__Exercise details__
Among the entries that follow, the required portion opens with the line containing "- Page navigation" and closes with the line containing "The report comprises 3 pages". Give that portion again exactly, and nothing else.

__Record set__
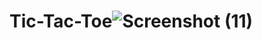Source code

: # Tic-Tac-Toe![Screenshot (11)](https://github.com/user-attachments/assets/327ed00e-9836-4c51-8d67-ffb2a9fca1ac)
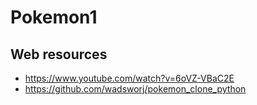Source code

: # Pokemon1

## Web resources

* https://www.youtube.com/watch?v=6oVZ-VBaC2E
* https://github.com/wadsworj/pokemon_clone_python
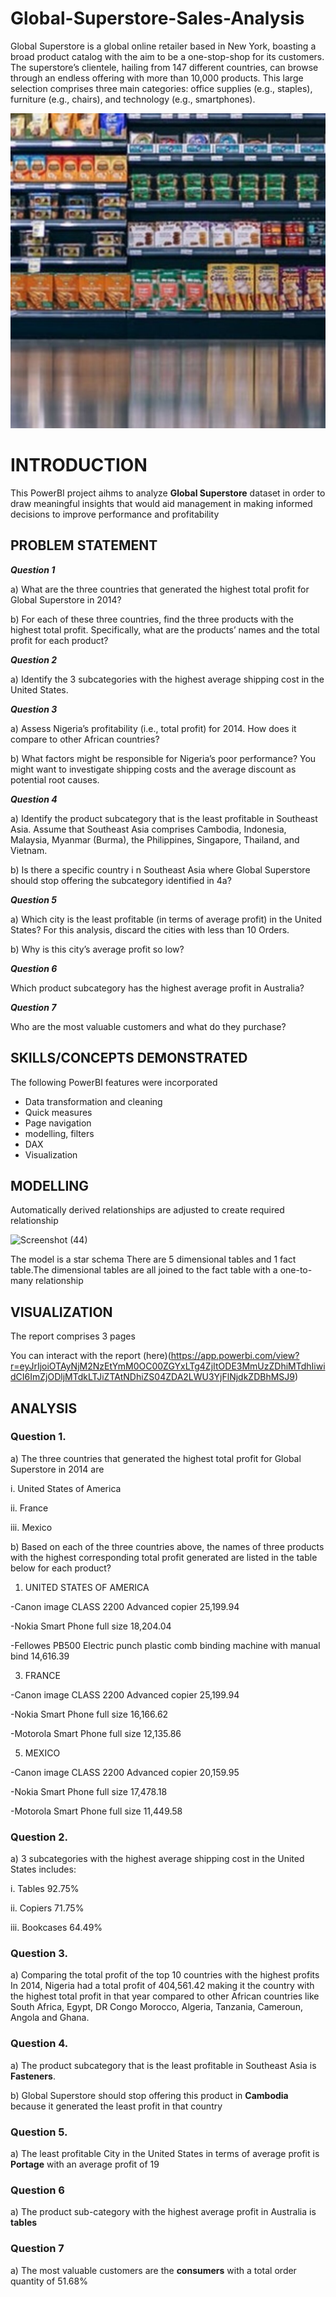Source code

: # Global-Superstore-Sales-Analysis
Global Superstore is a global online retailer based in New York, boasting a broad product catalog with the aim to be a one-stop-shop for its customers. The superstore’s clientele, hailing from 147 different countries, can browse through an endless offering with more than 10,000 products. This large selection comprises three main categories: office supplies (e.g., staples), furniture (e.g., chairs), and technology (e.g., smartphones).

![Alt text](dataset-card.jpg)

# INTRODUCTION
This PowerBI project aihms to analyze **Global Superstore** dataset in order to  draw meaningful insights that would aid management in making informed decisions to improve performance and profitability

## PROBLEM STATEMENT
**_Question 1_**

a) What are the three countries that generated the highest total profit for Global Superstore in 2014?

b) For each of these three countries, find the three products with the highest total profit. Specifically, what are the products’ names and the total profit for each product?

**_Question 2_**

a) Identify the 3 subcategories with the highest average shipping cost in the United States.

**_Question 3_**

a) Assess Nigeria’s profitability (i.e., total profit) for 2014. How does it compare to other African countries?

b) What factors might be responsible for Nigeria’s poor performance? You might want to investigate shipping costs and the average discount as potential root causes.

**_Question 4_**

a) Identify the product subcategory that is the least profitable in Southeast Asia.
Assume that Southeast Asia comprises Cambodia, Indonesia, Malaysia, Myanmar
(Burma), the Philippines, Singapore, Thailand, and Vietnam.

b) Is there a specific country i n Southeast Asia where Global Superstore should stop offering the subcategory identified in 4a?

**_Question 5_**

a) Which city is the least profitable (in terms of average profit) in the United States? For this analysis, discard the cities with less than 10 Orders.

b) Why is this city’s average profit so low?

**_Question 6_**

Which product subcategory has the highest average profit in Australia?

**_Question 7_**

Who are the most valuable customers and what do they purchase?

## SKILLS/CONCEPTS DEMONSTRATED

The following PowerBI features were incorporated
- Data transformation and cleaning
- Quick measures
- Page navigation
- modelling, filters
- DAX
- Visualization

## MODELLING
Automatically derived relationships are adjusted to create required relationship

![Screenshot (44)](https://github.com/user-attachments/assets/e17d3578-5543-4309-a630-5e6f4dcfa9d1)
 

The model is a star schema
There are 5 dimensional tables and 1 fact table.The dimensional tables are all joined to the fact table with a one-to-many relationship

## VISUALIZATION

The report comprises 3 pages

You can interact with the report (here)(https://app.powerbi.com/view?r=eyJrIjoiOTAyNjM2NzEtYmM0OC00ZGYxLTg4ZjItODE3MmUzZDhiMTdhIiwidCI6ImZjODljMTdkLTJiZTAtNDhiZS04ZDA2LWU3YjFlNjdkZDBhMSJ9)

## ANALYSIS

### Question 1.

a)	The three countries that generated the highest total profit for Global Superstore in 2014 are 

i.	United States of America

ii.	France

iii.	Mexico

b) Based on each of the three countries above, the names of three products with the highest corresponding total profit generated are listed in the table below for each product?

1.  UNITED STATES OF AMERICA
 
   -Canon image CLASS 2200 Advanced copier   25,199.94
   
   -Nokia Smart Phone full size              18,204.04 
   
   -Fellowes PB500 Electric punch plastic comb binding machine with manual bind  14,616.39

3.  FRANCE
  
   -Canon image CLASS 2200 Advanced copier    25,199.94
   
   -Nokia Smart Phone full size               16,166.62
   
   -Motorola Smart Phone full size            12,135.86

5. MEXICO
 
  -Canon image CLASS 2200 Advanced copier    20,159.95
   
  -Nokia Smart Phone full size               17,478.18
   
  -Motorola Smart Phone full size            11,449.58

### Question 2.

a)	 3 subcategories with the highest average shipping cost in the United States includes:

i.	Tables          92.75%

ii.	Copiers         71.75%

iii.	Bookcases       64.49%

### Question 3.

a)	Comparing the total profit of the top 10 countries with the highest profits In 2014, Nigeria had a total profit of 404,561.42 making it the country with the highest total profit in that year compared to other African countries like South Africa, Egypt, DR Congo Morocco, Algeria, Tanzania, Cameroun, Angola and Ghana. 

### Question 4.

a) The product subcategory that is the least profitable in Southeast Asia is **Fasteners**.

b) Global Superstore should stop offering this product in **Cambodia** because it generated the least profit in that country

### Question 5.

a)	The least profitable City in the United States in terms of average profit is **Portage** with an average profit of 19

### Question 6

a)	The product sub-category with the highest average profit in Australia is **tables**

### Question 7

a)	The most valuable customers are the **consumers** with a total order quantity of 51.68%





       
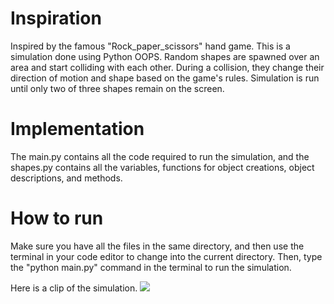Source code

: # Inspiration
Inspired by the famous "Rock_paper_scissors" hand game. This is a simulation done using Python OOPS. Random shapes are spawned over an area and start colliding with each other. During a collision, they change their direction of motion and shape based on the game's rules. Simulation is run until only two of three shapes remain on the screen.

# Implementation 
The main.py contains all the code required to run the simulation, and the shapes.py contains all the variables, functions for object creations, object descriptions, and methods. 

# How to run
Make sure you have all the files in the same directory, and then use the terminal in your code editor to change into the current directory. Then, type the "python main.py" command in the terminal to run the simulation. 

Here is a clip of the simulation.
![](https://github.com/preetam-g/rock_paper_scissors/assets/118665778/507d4f6d-8ae0-4ff2-a5a8-5499e122fe97)

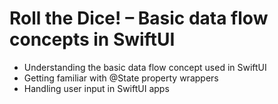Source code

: # Roll the Dice! – Basic data flow concepts in SwiftUI

- Understanding the basic data flow concept used in SwiftUI
- Getting familiar with @State property wrappers
- Handling user input in SwiftUI apps
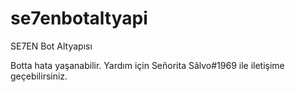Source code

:# se7enbotaltyapi
SE7EN Bot Altyapısı

Botta hata yaşanabilir. Yardım için Señorita Sâlvo#1969 ile iletişime geçebilirsiniz.
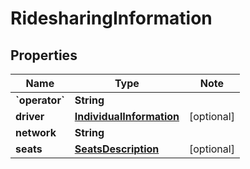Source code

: # RidesharingInformation

## Properties

Name | Type | Note
---- | ---- | ----
**&#x60;operator&#x60;** | **String** | 
**driver** | [**IndividualInformation**](IndividualInformation.md) | [optional] 
**network** | **String** | 
**seats** | [**SeatsDescription**](SeatsDescription.md) | [optional] 

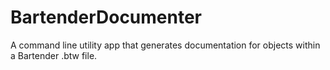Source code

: # BartenderDocumenter
A command line utility app that generates documentation for objects within a Bartender .btw file.
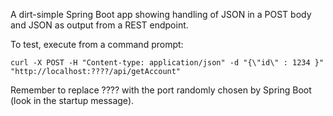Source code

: A dirt-simple Spring Boot app showing handling of JSON in a POST body and JSON as output from a REST endpoint.

To test, execute from a command prompt:

`curl -X POST -H "Content-type: application/json" -d "{\"id\" : 1234 }" "http://localhost:????/api/getAccount"`

Remember to replace ???? with the port randomly chosen by Spring Boot (look in the startup message).

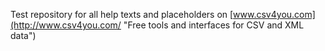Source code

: Test repository for all help texts and placeholders on [www.csv4you.com](http://www.csv4you.com/ "Free tools and interfaces for CSV and XML data")
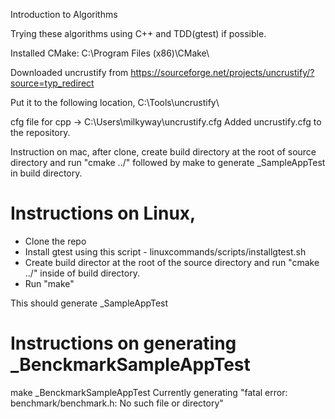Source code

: Introduction to Algorithms

Trying these algorithms using C++ and TDD(gtest) if possible.



Installed CMake:
C:\Program Files (x86)\CMake\

Downloaded uncrustify from 
https://sourceforge.net/projects/uncrustify/?source=typ_redirect

Put it to the following location,
C:\Tools\uncrustify\

cfg file for cpp -> C:\Users\milkyway\uncrustify.cfg
Added uncrustify.cfg to the repository.



Instruction on mac,
after clone, create build directory at the root of source directory and run "cmake ../" followed by make to generate _SampleAppTest in build directory.


Instructions on Linux,
======================
* Clone the repo
* Install gtest using this script - linuxcommands/scripts/installgtest.sh
* Create build director at the root of the source directory and run "cmake ../" inside of build directory.
* Run "make"

This should generate _SampleAppTest



Instructions on generating _BenckmarkSampleAppTest
==================================================
make _BenckmarkSampleAppTest
Currently generating "fatal error: benchmark/benchmark.h: No such file or directory"
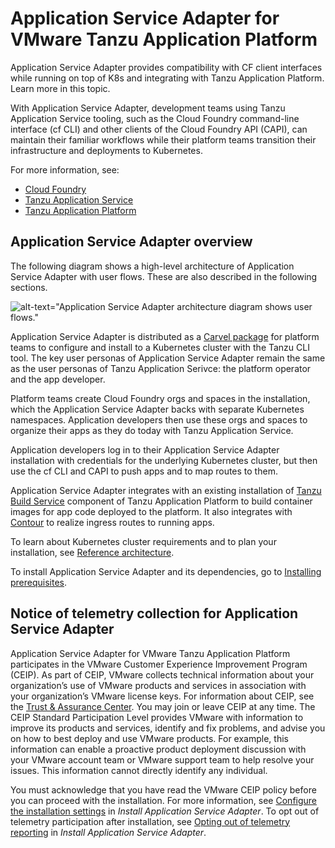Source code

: # Application Service Adapter for VMware Tanzu Application Platform

Application Service Adapter provides compatibility with CF client
interfaces while running on top of K8s and integrating with Tanzu Application
Platform. Learn more in this topic.

With Application Service Adapter, development teams using Tanzu Application Service tooling, such as the Cloud Foundry command-line interface (cf CLI) and other clients of the Cloud Foundry API (CAPI), can maintain their familiar workflows while their platform teams transition their infrastructure and deployments to Kubernetes.

For more information, see:

- [Cloud Foundry](https://www.cloudfoundry.org/)
- [Tanzu Application Service](https://tanzu.vmware.com/application-service)
- [Tanzu Application Platform](https://tanzu.vmware.com/application-platform)

## Application Service Adapter overview

The following diagram shows a high-level architecture of Application Service
Adapter with user flows. These are also described in the following sections.

![alt-text="Application Service Adapter architecture diagram shows user flows."](images/architecture.png)

Application Service Adapter is distributed as a [Carvel package](https://carvel.dev/) for platform teams to configure and install to a Kubernetes cluster with the Tanzu CLI tool. The key user personas of Application Service Adapter remain the same as the user personas of Tanzu Application Serivce: the platform operator and the app developer.

Platform teams create Cloud Foundry orgs and spaces in the installation, which the Application Service Adapter backs with separate Kubernetes namespaces. Application developers then use these orgs and spaces to organize their apps as they do today with Tanzu Application Service.

Application developers log in to their Application Service Adapter installation with credentials for the underlying Kubernetes cluster, but then use the cf CLI and CAPI to push apps and to map routes to them.

Application Service Adapter integrates with an existing installation of [Tanzu Build Service](https://tanzu.vmware.com/build-service) component of Tanzu Application Platform to build container images for app code deployed to the platform. It also integrates with [Contour](https://projectcontour.io/) to realize ingress routes to running apps.

To learn about Kubernetes cluster requirements and to plan your installation, see [Reference architecture](reference-architecture.md).

To install Application Service Adapter and its dependencies, go to [Installing prerequisites](install-prerequisites.md).

## <a id='telemetry-notice'></a> Notice of telemetry collection for Application Service Adapter

[//]: # (This following text came from legal. Do not edit it.)

Application Service Adapter for VMware Tanzu Application Platform participates in the VMware Customer Experience Improvement Program (CEIP).
As part of CEIP, VMware collects technical information about your organization’s use of VMware
products and services in association with your organization’s VMware license keys.
For information about CEIP, see the [Trust & Assurance Center](https://www.vmware.com/solutions/trustvmware/ceip.html).
You may join or leave CEIP at any time.
The CEIP Standard Participation Level provides VMware with information to improve its products and
services, identify and fix problems, and advise you on how to best deploy and use VMware products.
For example, this information can enable a proactive product deployment discussion with your VMware
account team or VMware support team to help resolve your issues.
This information cannot directly identify any individual.

[//]: # (The text above came from legal. Do not edit it.)

You must acknowledge that you have read the VMware CEIP policy before you can proceed with the
installation.
For more information, see [Configure the installation settings](install.md#configure-installation-settings) in _Install Application Service Adapter_.
To opt out of telemetry participation after installation, see
[Opting out of telemetry reporting](install.md#opt-out-telemetry) in _Install Application Service Adapter_.
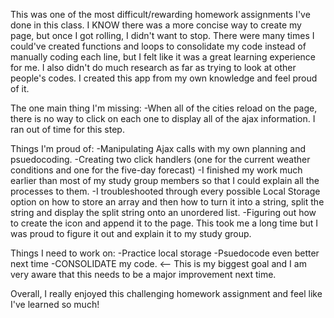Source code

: This was one of the most difficult/rewarding homework assignments I've done in this class. I KNOW there was a more concise way to create my page, but once I got rolling, I didn't want to stop. There were many times I could've created functions and loops to consolidate my code instead of manually coding each line, but I felt like it was a great learning experience for me. I also didn't do much research as far as trying to look at other people's codes. I created this app from my own knowledge and feel proud of it.

The one main thing I'm missing: -When all of the cities reload on the page, there is no way to click on each one to display all of the ajax information. I ran out of time for this step.

Things I'm proud of: -Manipulating Ajax calls with my own planning and psuedocoding. -Creating two click handlers (one for the current weather conditions and one for the five-day forecast) -I finished my work much earlier than most of my study group members so that I could explain all the processes to them. -I troubleshooted through every possible Local Storage option on how to store an array and then how to turn it into a string, split the string and display the split string onto an unordered list. -Figuring out how to create the icon and append it to the page. This took me a long time but I was proud to figure it out and explain it to my study group.

Things I need to work on: -Practice local storage -Psuedocode even better next time -CONSOLIDATE my code. <-- This is my biggest goal and I am very aware that this needs to be a major improvement next time.

Overall, I really enjoyed this challenging homework assignment and feel like I've learned so much!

__Output of the task__
- Page navigation
- modelling, filters
- DAX
- Visualization

## MODELLING
Automatically derived relationships are adjusted to create required relationship

![Screenshot (44)](https://github.com/user-attachments/assets/e17d3578-5543-4309-a630-5e6f4dcfa9d1)
 

The model is a star schema
There are 5 dimensional tables and 1 fact table.The dimensional tables are all joined to the fact table with a one-to-many relationship

## VISUALIZATION

The report comprises 3 pages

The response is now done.